Lowering drug copays is cost neutral but still beneficial

Reducing copayments for cardiovascular medications among low-risk patients appeared to be cost neutral, according to a study published online Oct. 3 in the Journal of the American College of Cardiology. Still, the policy change trimmed out-of-pocket expenditures and resource use.

At AHA.11, Niteesh K. Choudhry, MD, PhD, an associate physician at Brigham and Women’s Hospital in Boston, unveiled results from MI FREEE (Post-Myocardial Infarction Free Rx and Economic Evaluation), a randomized controlled policy study that evaluated whether lowering copayments for statins, beta-blockers and angiotensin II receptor blockers for patients recently discharged after an MI improved adherence, clinical outcomes and healthcare spending (N Engl J Med 2011;365:2088-2097). In that study, they found no significant difference between the fully covered group and the standard group for a first major vascular event or revascularization. But the fully covered group had better adherence, reduced rates of total major vascular events and reduced costs to patients, at no additional cost to the insurer.

The present study was designed by Choudhry and colleagues to investigate the impact of lowering copayments for evidence-based therapies among low-risk patients, taking advantage of a policy change introduced Jan. 1, 2007, by the employer Pitney Bowes. The company reduced copayments for statins for patients being treated for vascular disease or diabetes and for clopidogrel (Plavix, Bristol-Myers Squibb/Sanofi-Aventis) for all patients prescribed the medication.

They identified 2,830 patients (2,051 statin users and 779 clopidogrel users) who received prescriptions between Jan. 1, 2006 and Dec. 31, 2007, and who were eligible for copayment reductions. For a control, they included 49,801 patients (38,174 statin users and 11,627 clopidogrel users) enrolled in standard insurance plans.

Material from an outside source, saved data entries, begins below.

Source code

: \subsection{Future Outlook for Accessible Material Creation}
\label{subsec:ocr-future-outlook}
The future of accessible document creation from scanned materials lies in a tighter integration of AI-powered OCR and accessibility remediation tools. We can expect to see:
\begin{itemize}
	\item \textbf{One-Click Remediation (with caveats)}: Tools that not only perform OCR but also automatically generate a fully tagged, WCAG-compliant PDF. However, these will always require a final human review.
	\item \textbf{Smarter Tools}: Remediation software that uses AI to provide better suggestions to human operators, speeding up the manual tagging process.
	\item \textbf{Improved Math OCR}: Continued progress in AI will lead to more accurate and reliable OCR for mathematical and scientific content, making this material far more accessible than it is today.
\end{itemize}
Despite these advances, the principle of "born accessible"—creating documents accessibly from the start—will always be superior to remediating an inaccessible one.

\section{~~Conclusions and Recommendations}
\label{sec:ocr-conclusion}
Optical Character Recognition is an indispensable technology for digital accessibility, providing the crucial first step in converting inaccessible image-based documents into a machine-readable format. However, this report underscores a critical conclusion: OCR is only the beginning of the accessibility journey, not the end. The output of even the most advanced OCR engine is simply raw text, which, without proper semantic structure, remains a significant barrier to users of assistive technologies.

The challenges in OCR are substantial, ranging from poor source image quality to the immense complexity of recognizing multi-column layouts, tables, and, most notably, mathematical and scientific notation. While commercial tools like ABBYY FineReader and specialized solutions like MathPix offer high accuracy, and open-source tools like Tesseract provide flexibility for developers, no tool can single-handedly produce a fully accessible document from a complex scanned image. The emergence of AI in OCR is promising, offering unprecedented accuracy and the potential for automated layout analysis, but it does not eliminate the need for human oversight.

Mean monthly patient costs dropped steeply in the reduced copayment groups while costs edged up in the control groups. The increase in the monthly rate of adherence totaled 7.1 percentage points among statin users and 5.9 percentage points among clopidogrel users compared with the control groups. Beneficiaries of the new policy had lower rates of physician visits, hospitalizations and emergency department admissions but not of major coronary events or coronary revascularization.

The insurer’s combined pharmacy and medical spending rose in the reduced copayment group but the patients’ costs for out-of-pocket drugs and other medical services dropped, making overall costs unchanged.

“Using formal econometric techniques applied to real-world data in the present study, we observed reductions in resource use,” Choudhry et al wrote. “In light of the results of MI FREEE, the magnitude of the changes we observed would plausibly be expected from the previously reported modest but significant improvements in adherence resulting from this policy. However, we found that these beneficial changes were not associated with an increase or a decrease in combined patient and insurer spending or clinical event rates.”

They suggested that the clinical benefit of medication use in these lower risk patients may not have become apparent within the study timeframe; that lower-risk patients may derive less benefit from drugs such as clopidogrel; or that, as in MI FREEE, the lack of clinical benefit may be attributed to no differences in revascularization rates between the two patient groups. Limitations to the study included a modest sample size, the potential for utilization trends that the study didn’t capture and the potential for unmeasured differences between the patient groups.

Nonetheless, the study demonstrated other benefits, including a 35 percent and 28 percent reduction in out-of-pocket payments by patients for statins and clopidogrel, respectively. Based on their findings, copayment reductions may be applicable in a wide range of for cardiovascular medications and other at-risk patient groups, Choudhry et al suggested.  

“Our finding that reducing copayments for statins and clopidogrel was cost neutral in the first 12 months of the policy's implementation should be reassuring and may be a sufficiently attractive outcome to promote the greater use of this strategy, especially given that there are few, if any, quality improvement interventions that actually reduce health spending,” the authors wrote.